Network extraction is done in two stages to optimize speed, memory, and disk space requirements. In the first, and slowest stage xml2json incrementally reads a (bzip2 compressed) xml dump, extracts all links from the text of each page using regex and produces a newline delimited json file where each line is a json object containing the title, length and links for a single page/redirect. In the second stage json2hdf reads the json file, applies filters, resolves all links and saves the results in a hdf5 archive.

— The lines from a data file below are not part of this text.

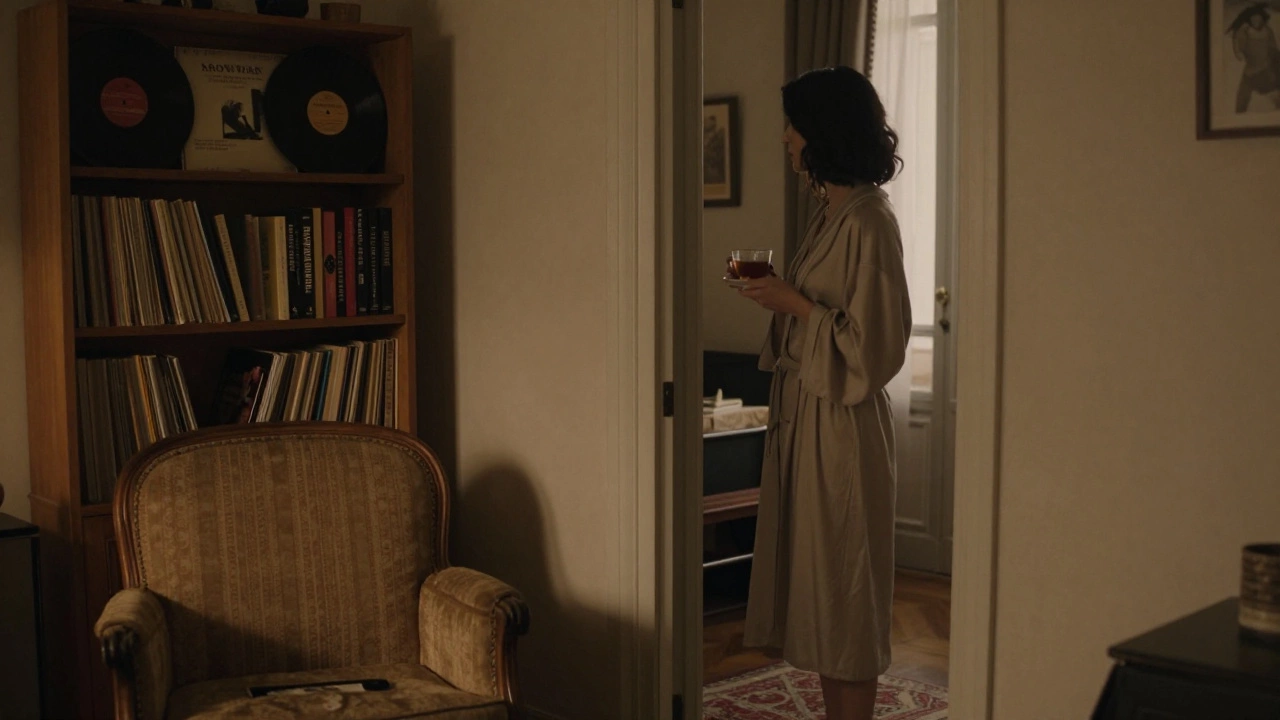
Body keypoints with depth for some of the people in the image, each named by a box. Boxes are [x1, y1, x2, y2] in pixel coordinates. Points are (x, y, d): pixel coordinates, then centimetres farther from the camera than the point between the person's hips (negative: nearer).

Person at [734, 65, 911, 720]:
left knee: (841, 576, 0)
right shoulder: (828, 212, 11)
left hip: (840, 420, -10)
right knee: (812, 574, 15)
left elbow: (876, 343, -20)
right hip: (801, 409, 10)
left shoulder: (868, 222, -17)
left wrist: (795, 305, -17)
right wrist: (777, 289, 8)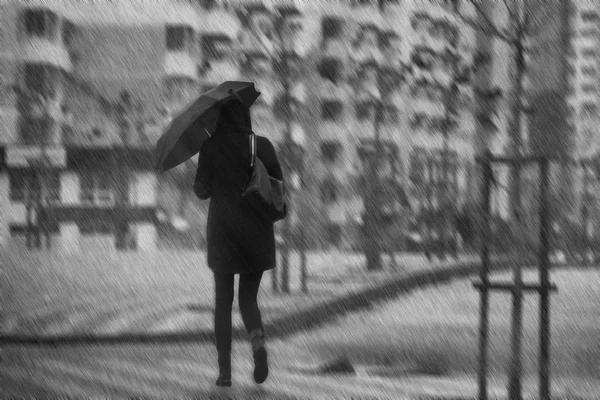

This two stage approach is used because in order to resolve links a complete list of all page titles and redirects must be available. Therefore, either all links must be held in memory as text until the entire wiki has been read or else the wiki must be read twice (once to collect all titles and redirects and once to resolve links). For large wikis, e.g. english wikipedia, holding all links as text requires a prohibitive amount of memory for typical machines so it is necessary to use the second approach and take two passes. However, reading the xml dump twice would be slow because of its size and compression (and it is desirable keep it compressed in order to save disk space). The intermediate ndjson representation solves these problems since it can be written on the fly requiring only one pass through the xml dump, and can be read quickly making the two pass approach feasible in the second stage.

Link Extraction

Wikitext links have the general form [[Page name#Section name|displayed text]]. The target for each link is extracted in xml2json using the following python regex: re.compile("(?:\\[\\[)(.+?)(?:[\\]|#])").

Link Resolution

Resolving links is a mostly straightforward process except for two details. First links can point to redirects that must be followed. Second the first letter of a link is case insensitive unless the link is only a single letter. wikinet takes care to handle both these details correctly by keeping track of all redirects and normalizing links.

Page Filtering

The xml dumps contain many pages that are not normal articles such as files and help pages. These are filtered in json2hdf by checking page titles against the following python regex:

re.compile("(?:Wikipedia:|:?File:|Media:|:?Image:|:?Template:|Draft:|Portal:|Module:|TimedText:|MediaWiki:|Help:)")

Storage Format

The output is stored as a hdf5 archive rather than as GraphML or some other text based format because the data can be large enough to make these formats inconvenient in terms of both disk space and parsing time. For example the link network of simple english wikipedia takes up ~125MB as a GraphML file but only ~16MB as a hdf5 archive. These savings become more important for larger wikis such as english wikipedia which takes up about 1GB as a hdf5 archive.